TV Licencing: Repeat Offender
Sign number 101 that you are a university student: you get excited when an unpaid TV licence bill hits the doormat.
Just me? Ok then, but that excitement soon fades – not because another debt notice beats you between the eyes, but because the realisation stirs that you do not actually have a television.
I decided not to buy a “right to watch the box” - or indeed, a box to watch! - on the basis that there are just too many other interesting things to do in Portsmouth.
That, and a personal belief that it is false economy to part with £135 just to watch mostly re-runs, is what informed my decision.
Boy, am I being made to regret it. I have been branded a “law-breaker,” a “criminal” and received a written caution for allegedly persisting to contravene section 366 of the 2003 Communications Act over a period spanning five months.

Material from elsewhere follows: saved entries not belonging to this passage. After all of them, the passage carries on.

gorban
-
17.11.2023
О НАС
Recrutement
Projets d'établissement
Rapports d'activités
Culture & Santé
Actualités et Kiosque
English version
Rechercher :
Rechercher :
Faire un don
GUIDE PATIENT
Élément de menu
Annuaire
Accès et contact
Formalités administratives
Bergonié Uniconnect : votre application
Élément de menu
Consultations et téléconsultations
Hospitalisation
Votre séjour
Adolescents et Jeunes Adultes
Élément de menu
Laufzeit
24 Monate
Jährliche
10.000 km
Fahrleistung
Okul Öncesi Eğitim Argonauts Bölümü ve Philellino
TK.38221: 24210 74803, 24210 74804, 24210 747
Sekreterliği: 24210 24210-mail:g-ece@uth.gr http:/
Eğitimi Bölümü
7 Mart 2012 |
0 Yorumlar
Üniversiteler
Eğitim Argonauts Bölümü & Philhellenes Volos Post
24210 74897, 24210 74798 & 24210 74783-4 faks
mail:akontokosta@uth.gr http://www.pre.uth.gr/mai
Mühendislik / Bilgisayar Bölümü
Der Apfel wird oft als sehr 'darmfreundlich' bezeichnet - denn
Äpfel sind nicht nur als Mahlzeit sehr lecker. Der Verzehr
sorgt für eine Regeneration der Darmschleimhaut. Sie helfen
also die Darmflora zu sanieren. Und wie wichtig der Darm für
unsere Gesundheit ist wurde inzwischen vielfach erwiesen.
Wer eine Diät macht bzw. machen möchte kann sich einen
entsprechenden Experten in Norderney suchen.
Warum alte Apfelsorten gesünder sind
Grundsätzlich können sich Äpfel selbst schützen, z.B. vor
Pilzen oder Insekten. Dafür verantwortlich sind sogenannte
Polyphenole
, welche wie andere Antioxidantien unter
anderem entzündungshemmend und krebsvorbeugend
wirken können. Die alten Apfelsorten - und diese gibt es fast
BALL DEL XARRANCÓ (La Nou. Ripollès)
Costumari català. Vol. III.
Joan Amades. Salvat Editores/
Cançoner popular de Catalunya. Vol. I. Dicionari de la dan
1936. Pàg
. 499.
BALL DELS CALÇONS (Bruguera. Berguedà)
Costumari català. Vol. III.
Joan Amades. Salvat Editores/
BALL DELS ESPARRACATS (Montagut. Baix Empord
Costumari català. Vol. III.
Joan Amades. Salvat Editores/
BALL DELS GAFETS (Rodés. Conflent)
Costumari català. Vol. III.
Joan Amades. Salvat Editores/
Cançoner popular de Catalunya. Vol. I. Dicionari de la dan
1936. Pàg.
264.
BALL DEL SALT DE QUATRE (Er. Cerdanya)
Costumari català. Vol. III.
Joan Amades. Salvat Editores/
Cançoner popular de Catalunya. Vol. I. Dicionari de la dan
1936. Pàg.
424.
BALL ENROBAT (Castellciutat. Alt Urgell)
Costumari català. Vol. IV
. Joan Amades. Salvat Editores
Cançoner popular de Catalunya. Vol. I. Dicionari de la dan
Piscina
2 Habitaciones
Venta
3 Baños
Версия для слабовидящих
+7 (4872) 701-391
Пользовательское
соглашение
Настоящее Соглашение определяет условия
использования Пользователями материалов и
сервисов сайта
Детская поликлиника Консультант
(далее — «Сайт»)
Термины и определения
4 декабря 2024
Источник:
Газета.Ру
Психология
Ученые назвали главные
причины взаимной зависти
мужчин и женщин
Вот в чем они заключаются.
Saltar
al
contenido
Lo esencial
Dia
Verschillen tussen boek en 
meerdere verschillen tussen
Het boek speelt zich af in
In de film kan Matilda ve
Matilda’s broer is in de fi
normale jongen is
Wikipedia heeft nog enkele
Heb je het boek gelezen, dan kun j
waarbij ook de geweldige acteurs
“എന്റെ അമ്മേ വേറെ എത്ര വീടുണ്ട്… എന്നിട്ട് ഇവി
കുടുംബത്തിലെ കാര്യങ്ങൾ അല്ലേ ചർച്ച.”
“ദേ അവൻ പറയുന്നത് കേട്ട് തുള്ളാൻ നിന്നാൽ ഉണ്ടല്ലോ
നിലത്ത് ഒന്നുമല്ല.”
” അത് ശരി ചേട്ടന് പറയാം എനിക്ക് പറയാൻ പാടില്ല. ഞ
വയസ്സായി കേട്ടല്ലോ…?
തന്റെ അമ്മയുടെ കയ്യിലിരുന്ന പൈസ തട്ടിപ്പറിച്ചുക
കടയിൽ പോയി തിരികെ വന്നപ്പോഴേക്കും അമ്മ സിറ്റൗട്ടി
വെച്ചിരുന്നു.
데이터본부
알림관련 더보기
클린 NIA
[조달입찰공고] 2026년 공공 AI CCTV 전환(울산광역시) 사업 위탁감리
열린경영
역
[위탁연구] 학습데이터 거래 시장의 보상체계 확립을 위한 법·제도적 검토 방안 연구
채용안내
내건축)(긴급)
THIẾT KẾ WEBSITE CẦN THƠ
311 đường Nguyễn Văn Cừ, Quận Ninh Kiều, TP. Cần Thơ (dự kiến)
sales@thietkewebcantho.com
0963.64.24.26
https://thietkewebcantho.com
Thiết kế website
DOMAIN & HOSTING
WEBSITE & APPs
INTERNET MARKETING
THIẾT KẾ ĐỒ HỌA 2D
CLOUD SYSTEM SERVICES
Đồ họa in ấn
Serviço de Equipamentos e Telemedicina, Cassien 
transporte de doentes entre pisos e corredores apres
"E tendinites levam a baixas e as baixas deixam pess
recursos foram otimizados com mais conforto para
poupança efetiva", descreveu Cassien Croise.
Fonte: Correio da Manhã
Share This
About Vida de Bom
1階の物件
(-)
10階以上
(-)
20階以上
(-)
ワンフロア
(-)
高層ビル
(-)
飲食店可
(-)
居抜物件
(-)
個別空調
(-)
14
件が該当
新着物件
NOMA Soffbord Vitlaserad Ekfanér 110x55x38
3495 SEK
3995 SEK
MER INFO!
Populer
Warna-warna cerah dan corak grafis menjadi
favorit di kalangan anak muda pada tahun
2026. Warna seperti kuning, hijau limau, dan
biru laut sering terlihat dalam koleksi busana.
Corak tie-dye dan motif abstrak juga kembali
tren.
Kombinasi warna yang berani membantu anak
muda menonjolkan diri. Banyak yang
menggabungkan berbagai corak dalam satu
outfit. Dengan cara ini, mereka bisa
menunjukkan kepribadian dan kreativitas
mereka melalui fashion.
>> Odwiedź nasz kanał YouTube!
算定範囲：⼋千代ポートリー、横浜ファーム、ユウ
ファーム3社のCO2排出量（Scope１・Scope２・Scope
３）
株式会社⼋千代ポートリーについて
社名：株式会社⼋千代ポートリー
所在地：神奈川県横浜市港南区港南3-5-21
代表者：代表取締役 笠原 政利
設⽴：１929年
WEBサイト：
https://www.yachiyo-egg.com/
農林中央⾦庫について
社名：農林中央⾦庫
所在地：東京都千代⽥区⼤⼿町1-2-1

Except, of course, I have not actually done anything wrong – whatever happened to being innocent until proven guilty?
My only crime to date is indirectly causing a carbon footprint in wasted paper. So pick up the phone and stop this nonsense I hear the reader cry.
Perhaps I might if I had not already informed them three times that I did not own a TV last autumn.
Now the gloves are off because this periodical post still arrives like hate mail; my half-sadistic side wants to see that white van roll up by the pavement while I laugh into a Pot Noodle.
But back to The Legal Occupier (they do not even know my name, much less do they care), versus Auntie Beeb. Pay the fee and end the feud? You must be joking.
Like their constant letters, the BBC is just streaming a bunch of repeats. Besides, when the swat team does finally appear, I will be ready.